Substitute "gratin" for every occurrence of "casserole" in the lines below. Change nothing else, and leave out the pictures.
=== Data to use ===
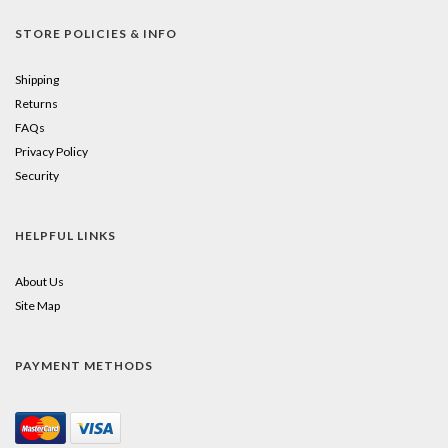
STORE POLICIES & INFO
Shipping
Returns
FAQs
Privacy Policy
Security
HELPFUL LINKS
About Us
Site Map
PAYMENT METHODS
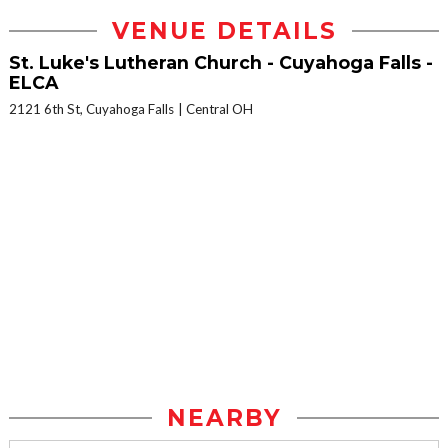
VENUE DETAILS
St. Luke's Lutheran Church - Cuyahoga Falls -
ELCA
2121 6th St, Cuyahoga Falls
Central OH
NEARBY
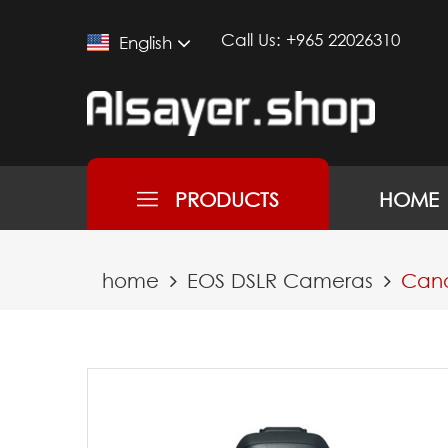
Call Us:
+965 22026310
English
PRODUCTS
HOME
home
EOS DSLR Cameras
Cano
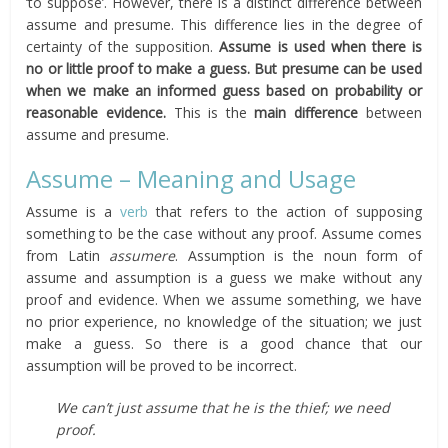
‘to suppose’. However, there is a distinct difference between
assume and presume. This difference lies in the degree of
certainty of the supposition.
Assume is used when there is
no or little proof to make a guess. But presume can be used
when we make an informed guess based on probability or
reasonable evidence.
This is the
main difference
between
assume and presume.
Assume – Meaning and Usage
Assume is a
verb
that refers to the action of supposing
something to be the case without any proof. Assume comes
from Latin
assumere
. Assumption is the noun form of
assume and assumption is a guess we make without any
proof and evidence. When we assume something, we have
no prior experience, no knowledge of the situation; we just
make a guess. So there is a good chance that our
assumption will be proved to be incorrect.
We can’t just assume that he is the thief; we need
proof.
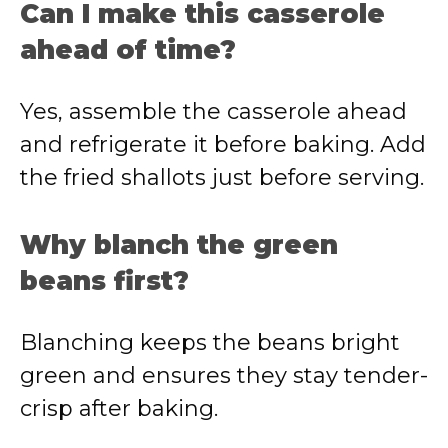
Can I make this casserole
ahead of time?
Yes, assemble the casserole ahead
and refrigerate it before baking. Add
the fried shallots just before serving.
Why blanch the green
beans first?
Blanching keeps the beans bright
green and ensures they stay tender-
crisp after baking.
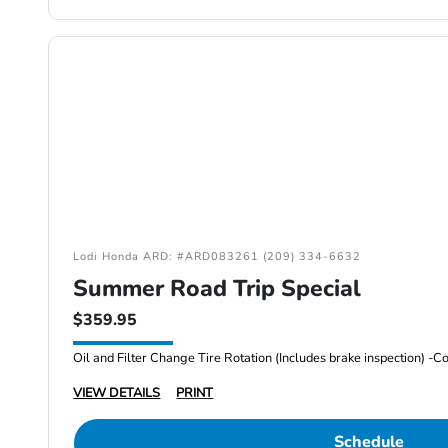
Lodi Honda ARD: #ARD083261 (209) 334-6632
Summer Road Trip Special
$359.95
VIEW DETAILS
PRINT
Schedule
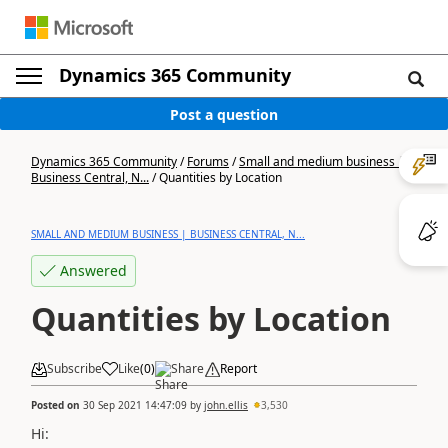
Dynamics 365 Community
Post a question
Dynamics 365 Community
/
Forums
/
Small and medium business |
Business Central, N...
/
Quantities by Location
SMALL AND MEDIUM BUSINESS | BUSINESS CENTRAL, N...
Answered
Quantities by Location
Subscribe
Like
(
0
)
Share
Report
Posted on
30 Sep 2021 14:47:09
by
john.ellis
3,530
Hi:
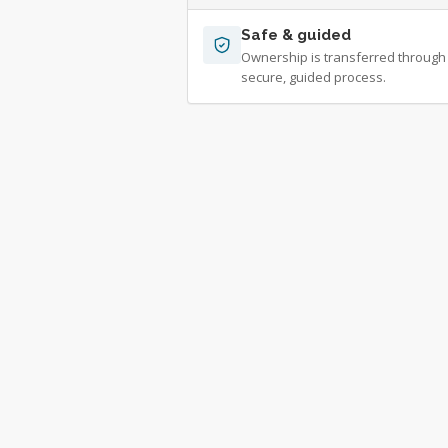
Safe & guided
Ownership is transferred through
secure, guided process.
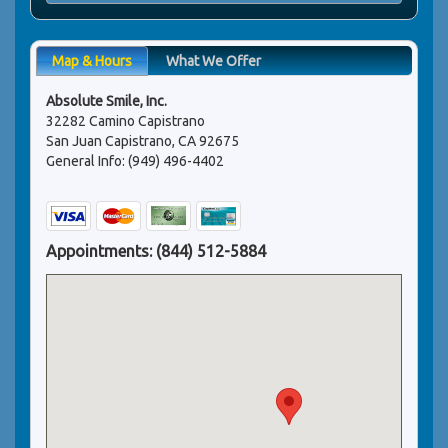
Map & Hours
What We Offer
Absolute Smile, Inc.
32282 Camino Capistrano
San Juan Capistrano, CA 92675
General Info: (949) 496-4402
Appointments:
(844) 512-5884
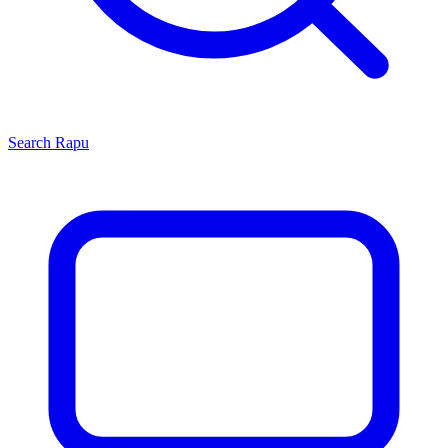
Search
Rapu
===
▶ Reply
STORE POLICIES & INFO
Shipping
Returns
FAQs
Privacy Policy
Security
HELPFUL LINKS
About Us
Site Map
PAYMENT METHODS
VENUE DETAILS
St. Luke's Lutheran Church - Cuyahoga Falls -
ELCA
2121 6th St, Cuyahoga Falls
Central OH
NEARBY
Call Us:
+965 22026310
English
PRODUCTS
HOME
home
EOS DSLR Cameras
Cano
‘to suppose’. However, there is a distinct difference between
assume and presume. This difference lies in the degree of
certainty of the supposition.
Assume is used when there is
no or little proof to make a guess. But presume can be used
when we make an informed guess based on probability or
reasonable evidence.
This is the
main difference
between
assume and presume.
Assume – Meaning and Usage
Assume is a
verb
that refers to the action of supposing
something to be the case without any proof. Assume comes
from Latin
assumere
. Assumption is the noun form of
assume and assumption is a guess we make without any
proof and evidence. When we assume something, we have
no prior experience, no knowledge of the situation; we just
make a guess. So there is a good chance that our
assumption will be proved to be incorrect.
We can’t just assume that he is the thief; we need
proof.
Can I make this gratin
ahead of time?
Yes, assemble the gratin ahead
and refrigerate it before baking. Add
the fried shallots just before serving.
Why blanch the green
beans first?
Blanching keeps the beans bright
green and ensures they stay tender-
crisp after baking.
Lodi Honda ARD: #ARD083261 (209) 334-6632
Summer Road Trip Special
$359.95
VIEW DETAILS
PRINT
Schedule
Dynamics 365 Community
Post a question
Dynamics 365 Community
/
Forums
/
Small and medium business |
Business Central, N...
/
Quantities by Location
SMALL AND MEDIUM BUSINESS | BUSINESS CENTRAL, N...
Answered
Quantities by Location
Subscribe
Like
(
0
)
Share
Report
Posted on
30 Sep 2021 14:47:09
by
john.ellis
3,530
Hi:
Safe & guided
Ownership is transferred through
secure, guided process.
Map & Hours
What We Offer
Absolute Smile, Inc.
32282 Camino Capistrano
San Juan Capistrano, CA 92675
General Info: (949) 496-4402
Appointments:
(844) 512-5884
Search
Rapu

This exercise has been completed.